Justice League and Objective Analyses

Archer
4 min readMay 3, 2022

What’s prompting me to talk about a movie that came out over a year ago (I’m gonna talk mainly about Zack Snyder’s version)? Well, it’s a thing that’s been bothering me for a while, since it came out in fact. People are being selectively blind.

A black and white poster for Zack Snyder’s Justice League

I remember when ZSJL came out, and I remember the huge campaigning that went into the existence of this movie, mostly because Joss Whedon’s JL had sucked major ass (for those who don’t know, Joss was brought in by WB to “finish” JL after Zack had to step aside for personal reasons). Now, I’m not opposed to fans clamoring to see a movie and bending studios to their will; that’s basically how we got Deadpool. But since ZSJL was released, I’ve noticed a trend among people and friends who’ve seen the movie.

Okay, full disclosure: I did not watch Joss Whedon’s Justice League. I had been burned by the DCEU too many times and decided to abstain. Then I heard from people who’d seen it that it was a complete dumpster fire, so you can imagine I was feeling a bit smug at that moment. But this was 2017. Time went on, I saw more superhero movies (still no DC, save for Birds of Prey), and besides using it as a punchline, didn’t think too much of Justice League. Another one of DC’s bad movies. Then the pandemic hit, and we all had no new movies to distract ourselves. Before long, #ReleaseTheSnyderCut began catching steam on social media, with the idea that Zack’s vision for JL was very different to Whedon’s, and what was eventually released. Amazingly, WB actually signed off on this and the Snyder Cut was going to be a thing.

I have my reservations on Snyder as a filmmaker, but that’s a story for another day. The Snyder Cut was here, and it was going to be Zack’s vision as he intended, unhindered by studio interference or any outside forces. His movie. As a comic nerd, I was interested. But my interest was different to most others. For most people, this was a chance to “correct” the mistakes of 2017’s JL, but since I’d never seen it, there was nothing to correct, at least in my mind.

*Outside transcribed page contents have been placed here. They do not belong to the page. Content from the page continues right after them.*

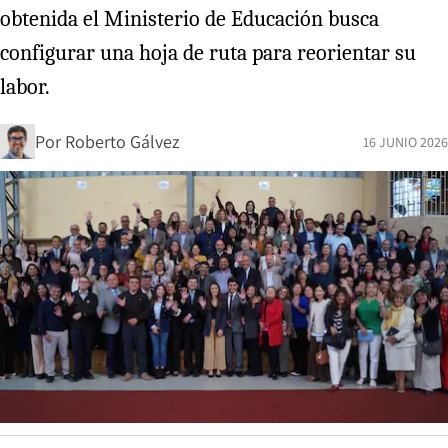
obtenida el Ministerio de Educación busca
configurar una hoja de ruta para reorientar su
labor.
Por
Roberto Gálvez
16 JUNIO 2026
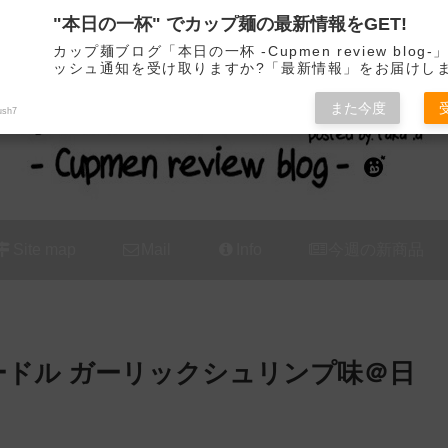
"本日の一杯" でカップ麺の最新情報をGET!
カップ麺の新商品をレビュー / アレンジするブログ
カップ麺ブログ「本日の一杯 -Cupmen review blog
ッシュ通知を受け取りますか?「最新情報」をお届けし
また今度
ush7
Site map
Mail
Info
今週の新商品
ードル ガーリックシュリンプ味＠日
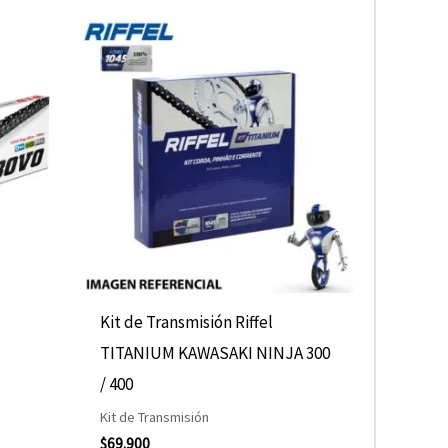
Kit de Transmisión Riffel
D
TITANIUM KAWASAKI NINJA 300
/ 400
Kit de Transmisión
$
69.900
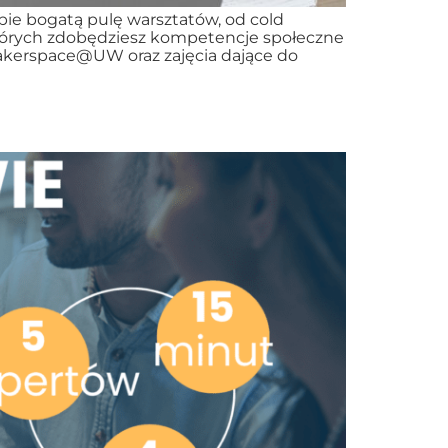
e bogatą pulę warsztatów, od cold
których zdobędziesz kompetencje społeczne
Makerspace@UW oraz zajęcia dające do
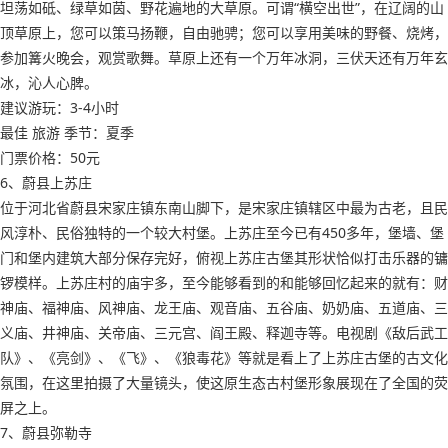
坦荡如砥、绿草如茵、野花遍地的大草原。可谓“横空出世”，在辽阔的山
顶草原上，您可以策马扬鞭，自由驰骋；您可以享用美味的野餐、烧烤，
参加篝火晚会，观赏歌舞。草原上还有一个万年冰洞，三伏天还有万年玄
冰，沁人心脾。
建议游玩：3-4小时
最佳 旅游 季节：夏季
门票价格：50元
6、蔚县上苏庄
位于河北省蔚县宋家庄镇东南山脚下，是宋家庄镇辖区中最为古老，且民
风淳朴、民俗独特的一个较大村堡。上苏庄至今已有450多年，堡墙、堡
门和堡内建筑大部分保存完好，俯视上苏庄古堡其形状恰似打击乐器的镛
锣模样。上苏庄村的庙宇多，至今能够看到的和能够回忆起来的就有：财
神庙、福神庙、风神庙、龙王庙、观音庙、五谷庙、奶奶庙、五道庙、三
义庙、井神庙、关帝庙、三元宫、阎王殿、释迦寺等。电视剧《敌后武工
队》、《亮剑》、《飞》、《狼毒花》等就是看上了上苏庄古堡的古文化
氛围，在这里拍摄了大量镜头，使这原生态古村堡形象展现在了全国的荧
屏之上。
7、蔚县弥勒寺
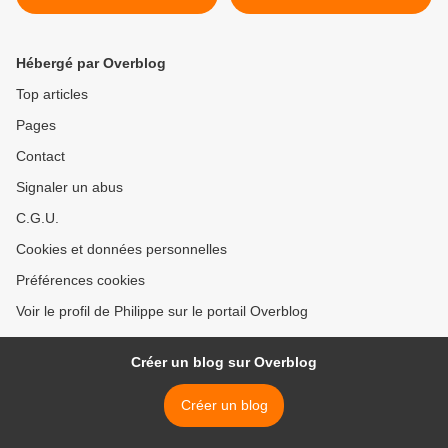
Hébergé par Overblog
Top articles
Pages
Contact
Signaler un abus
C.G.U.
Cookies et données personnelles
Préférences cookies
Voir le profil de Philippe sur le portail Overblog
Créer un blog sur Overblog
Créer un blog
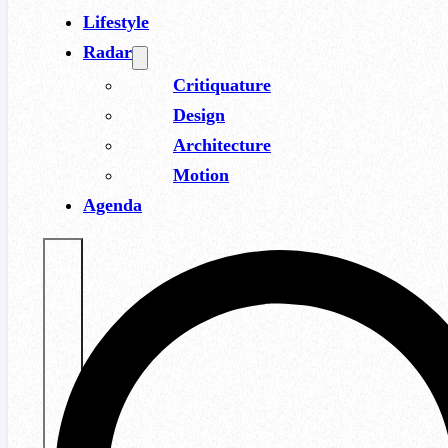
Lifestyle
Radar
Critiquature
Design
Architecture
Motion
Agenda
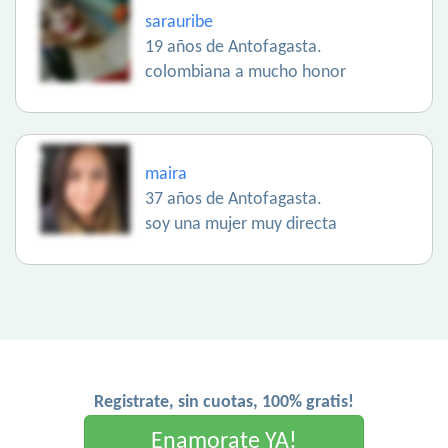
sarauribe
19 años de Antofagasta.
colombiana a mucho honor
maira
37 años de Antofagasta.
soy una mujer muy directa
Registrate, sin cuotas, 100% gratis!
Enamorate YA!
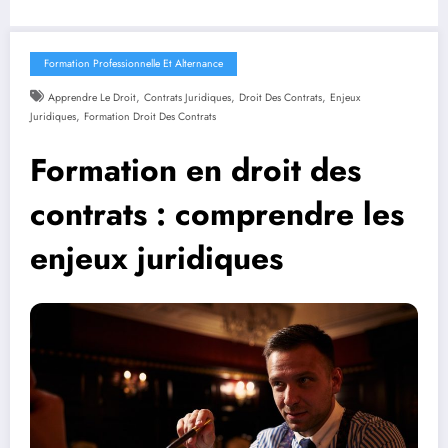
Formation Professionnelle Et Alternance
,
,
,
Apprendre Le Droit
Contrats Juridiques
Droit Des Contrats
Enjeux
,
Juridiques
Formation Droit Des Contrats
Formation en droit des
contrats : comprendre les
enjeux juridiques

I wasn’t poisoned by seeing a weak Steppenwolf, or yet another Whedon boob-gag (really, dude. Get new material). I was gonna try, to the best of my ability to watch it and judge it on it’s own two feet. Not as spackle patching up the holes left by a former movie.

Watching a 4-hour movie in one night was a challenge, but I did it, and I actually enjoyed it. Was it the movie, or the fact that I watched it at night (I have a theory that watching movies at night enhances the experience)? Who knows. But I did it, and I thought it was a solid film. Was it still plagued by Zack’s peculiarities? Yes, absolutely. Still, if the runtime was shorter, I’d have no problems with re-watching it. And this is where the divergence happens. Because I’ve seen people praise the movie over and over. Someone even rated it similar to The Batman (2022), and that messed with my head. The Batman has a legitimate claim to being the best live-action Batman movie (up there with The Dark Knight), and yet there are people who would put ZSJL on that level, so you can imagine what that did to me.

The “answer” to this obvious problem came to me while watching CinemaWins’ video on ZSJL. I love CinemaWins, he’s great, and he talks about movies in a way I haven’t yet figured out. While watching it, I noticed that a sizeable amount of the wins were comparative. “Here’s something that this movie did better than Whedon’s”, “here’s something that wasn’t in Whedon’s but was in this and made the movie better”, things like that. And while those were all good points, all it did is show that ZSJL was better than Whedon’s JL; and that’s not too high a bar to clear if we’re being honest. It says nothing about whether this movie, separate from the outside stimuli that is 2017’s JL, is a good movie. And the comparative rating, whether implicit or explicit, is something I noticed outside CinemaWins as well. People who’d seen Whedon’s JL would rate ZSJL highly.

Zack Snyder’s Justice League is an okay film. A solid 6/10 (5.5 because of that last dream sequence). It’s a well deserved opportunity to allow a filmmaker show us his vision. However, it doesn’t change the fact that the vision is still flawed, flaws which seriously affect the overall quality of the movie and should be acknowledged.